A Pretty Mediocre Fiscal Second Quarter
Emerson delivered a quarter that it puts on the lower rung of industrial companies this quarter. Revenue rose just 1% as reported (up 2% organically), and the only significant growth came from the process management division (up 13%). Industrial automation was surprisingly weak, network power remains uninspiring, and climate continues to look for a bottom.
Operating performance was arguably even more disappointing. Gross margin was alright, but operating income slid 1% on widespread margin weakness across the operating divisions. Process automation was a notable disappointment, as that low teens growth only translated into 30 basis
points of operating margin leverage.
Process In A Good Place
While some segments of the oil & gas/chemicals market are seeing sales fall off [Cummins (CMI), for instance, with its gensets], players in the process management space continue to see strong orders. Like ABB (ABB) and Flowserve (FLS), demand is looking good with respect to original equipment (which can help explain the less impressive margin leverage), and Emerson saw 18% underlying order growth.
But Industrial Automation Isn't
Emerson's performance in industrial automation is harder to explain. It's a short-cycle business with a large chunk (approx. 40%) of sales going to Europe, but why should results have been meaningfully worse here than at ABB or Rockwell (ROK)? I don't know if its an issue of mix or share loss in drives, but the performance here concerns me - particularly as nobody seems to be feeling better about Europe or China today and the strong North American market isn't going to carry the whole sector indefinitely.

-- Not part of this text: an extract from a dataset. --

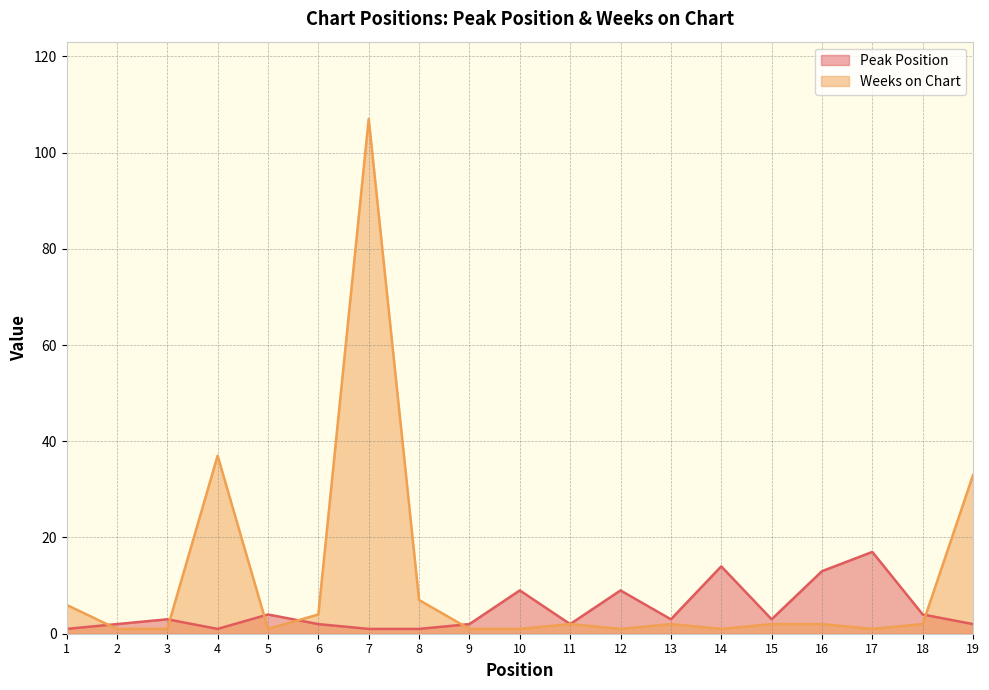

Rank the series at 17 from lowest to highest value.

Weeks on Chart, Peak Position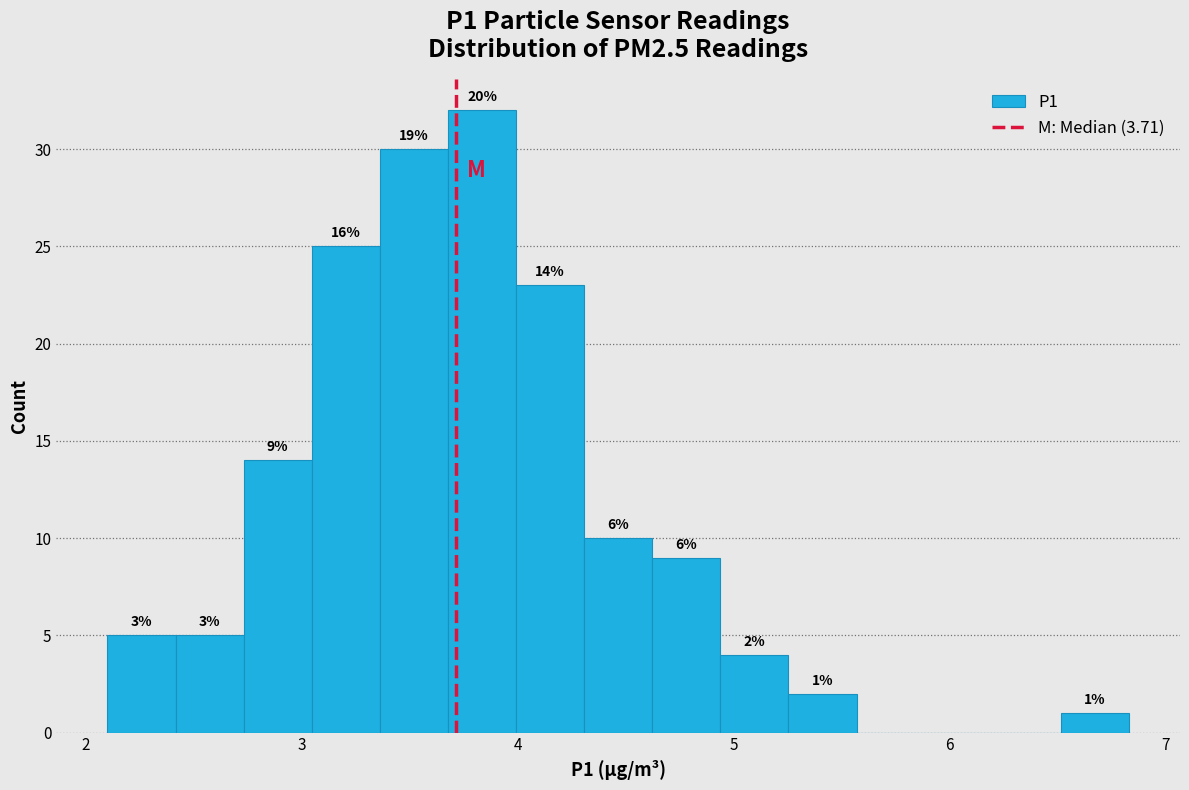

Around what value on the x-axis is the tallest bar? Give the approximate position of its centre, as read against the axis.

3.8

Climate And Network Power May Be Near Bottom
Sales in both of these categories were not strong, and that's not really surprising given the environments for resi/non-resi construction and carrier spending. Here again, though, I wonder about share trends, as Eaton (ETN) seemed to be doing meaningfully better in power.
On the climate side, commercial HVAC trends have been improving, and United Technologies (UTX), Ingersoll-Rand (IR), and Johnson Controls (JCI) all had relatively positive things to say about how the market was developing.
Will Shuffling The Deck Improve Their Hand?
During the company's analyst day, Emerson management pointed to some potentially significant changes in the business mix. While Emerson had once talked about operating six separate sizable units, now it sounds as though the company may be looking to sell off certain assets. Businesses like tools and storage would seem to be a pretty obvious choice for sales, while I suspect the company would still like to add some tuck-in deals in process and automation.
The Bottom Line
One bad quarter, or even a few unsatisfying quarters, is not necessarily a good reason to chuck an otherwise promising investment. That said, management is either not being entirely straight with the Street (with expectations coming down in a series of papercuts instead of one wholesale reset), or management just isn't that in tune with their own end markets. Neither option is very encouraging.
Network power and climate should recover over the next 12-18 months, and process is going strong, but I am getting a little more worried about the company's performance in automation. That said, this pessimism has to be kept in perspective, as GE (GE) and Johnson Controls were really the only industrial conference calls I listened to that sounded notably confident or positive.
Right now I expect Emerson to more or less match its trailing free cash flow growth rate of the past 10 years over the next ten. With that sort of growth, fair value would lie in the high $50s. That makes me a lot more ambivalent about this stock when I could just as easily own ABB or GE instead.